In any case, whatever you may think of my critique of the transgender ideology—which we in academia should be able to discuss in depth, impartially, without reprisal—it provides no basis whatsoever for your wild insinuations that I'm given, in my classes, to  ""intimidation tactics, abuses of authority, aggressions and microaggressions, and explicit hate speech," that I've somehow advocated "for an unsafe learning environment," and carried out "attacks on students and others in our community," including "staff and colleagues." While I've been highly critical of the administration, and NYU's Board of Trustees, for predatory practices in general, and "NYU 2031" in particular, and have been actively involved in efforts to expose those practices, for the good of the whole faculty, the students, and—therefore—the university itself (a record that the younger ones among you might explore), I never have, in any way, attacked a student, staff member or colleague here, or anywhere else I've taught since I earned my PhD in 1977; and so your claims that I have done so are indefensible (as many students, former and current, and other witnesses, are affirming in their letters to the dean).  

 

Let me close by noting that, if any member of this faculty has been attacked, it is myself, and not only this year.

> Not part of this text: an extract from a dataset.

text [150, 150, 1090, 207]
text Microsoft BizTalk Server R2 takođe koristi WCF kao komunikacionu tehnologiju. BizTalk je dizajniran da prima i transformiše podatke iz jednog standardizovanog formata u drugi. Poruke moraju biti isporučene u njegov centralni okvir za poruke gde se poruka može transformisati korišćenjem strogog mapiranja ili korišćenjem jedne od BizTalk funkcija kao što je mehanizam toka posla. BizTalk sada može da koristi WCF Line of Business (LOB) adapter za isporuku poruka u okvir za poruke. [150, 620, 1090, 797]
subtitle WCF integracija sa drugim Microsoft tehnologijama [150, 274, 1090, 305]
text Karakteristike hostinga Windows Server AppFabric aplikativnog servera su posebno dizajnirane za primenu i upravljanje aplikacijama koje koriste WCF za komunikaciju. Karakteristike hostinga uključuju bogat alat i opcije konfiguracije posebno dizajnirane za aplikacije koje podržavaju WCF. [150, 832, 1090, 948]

As I informed the provost, and, at her suggestion, the OEO some weeks ago, after this mask controversy had blown up, and NYU sided against me, I've felt for some time, but especially this semester, that I'm in a hostile work environment. I've been told over the years, in confidence, by students, that some of you have disparaged me in private, and even warned them not to work with me. Those accounts, and some other things, have been duly noted by the OEO, which now has a record of my concerns, and their basis in reality—concerns that have now been bluntly vindicated by your groundless and malicious letter. 

 

In light of all the untruths in that letter, whether they be conscious lies or fantasies, I ask that you now retract it, and issue an apology, so that the dean's review may end.